The blacksmith hardly knew which part he preferred to play. The element of domination in his character gave a peculiar relish to the rôle of umpire; yet with his pride in his deftness and strength it cost him a pang to forego the competition in which he felt himself an assured victor. He armed himself with a whip of many thongs, and took his stand beneath a branch of one of the trees, from which the gander was suspended by his big feet, head downward. Aghast at his disagreeable situation, his wild eyes stared about; his great wings flapped drearily; his long neck protruded with its peculiar motion, unaware of the clutch it invited. What a pity so funny a thing can suffer!

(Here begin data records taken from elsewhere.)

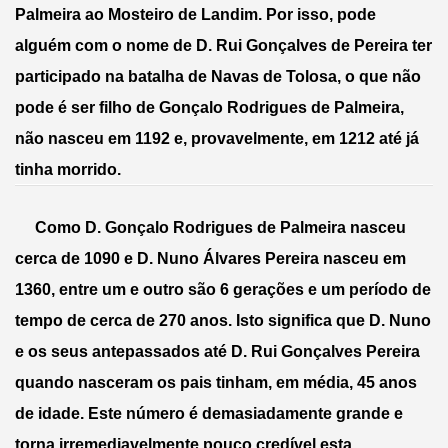
Palmeira ao Mosteiro de Landim. Por isso, pode 
alguém com o nome de D. Rui Gonçalves de Pereira ter 
participado na batalha de Navas de Tolosa, o que não 
pode é ser filho de Gonçalo Rodrigues de Palmeira, 
não nasceu em 1192 e, provavelmente, em 1212 até já 
tinha morrido.
     Como D. Gonçalo Rodrigues de Palmeira nasceu 
cerca de 1090 e D. Nuno Álvares Pereira nasceu em 
1360, entre um e outro são 6 gerações e um período de 
tempo de cerca de 270 anos. Isto significa que D. Nuno 
e os seus antepassados até D. Rui Gonçalves Pereira 
quando nasceram os pais tinham, em média, 45 anos 
de idade. Este número é demasiadamente grande e 
torna irremediavelmente pouco credível esta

The gaping crowd at the store, on the cabin porches, on the fences, watched the competitors with wide-eyed, wide-mouthed delight. There were gallant figures amongst them, shown to advantage on young horses whose spirit was not yet quelled by the plough. They filed slowly around the prescribed space once, twice; then each made the circuit alone at a break-neck gallop. As the first horseman rode swiftly along the crest of the precipice, his head high against the blue sky, the stride of the steed covering mountain and valley, he had the miraculous effect of Prince Firouz Shah and the enchanted horse in their mysterious aërial journeys. When he passed beneath the branch whence hung the frantic, fluttering bird, the blacksmith, standing sentinel with his whip of many thongs, laid it upon the flank of the horse, and despite the wild and sudden plunge the rider rose in his stirrups and clutched the greased neck of the swaying gander. Tough old fowl! The strong ligaments resisted. The first hardly hoped to pluck the head, and after his hasty, convulsive grasp his frightened horse carried him on almost over the bluff. The slippery neck refused to yield at the second pull, and the screams of the delighted spectators mingled with the shrieks of the gander. The mountain colt, a clay-bank, with a long black tail full of cockle-burrs, bearing the third man, reared violently under the surprise of the lash. As the rider changed the balance of his weight, rising in his stirrups to tug at the gander's neck, the colt pawed the air wildly with his fore feet, fell backward, and rolled upon the ground, almost over the hapless wight. The blacksmith was fain to support himself against the tree for laughter, and the hurrahing Settlement could not remember when it had enjoyed anything so much. The man gathered himself up sheepishly, and limped off; the colt being probably a mile away, running through the woods at the height of his speed.
The gander was in a panic by this time. If ever a fowl of that gender has hysterics, that gander exhibited the disease. He hissed; he flapped his wings; he squawked; he stared; he used every limited power of expression with which nature has gifted him. He was so funny one could hardly look at him.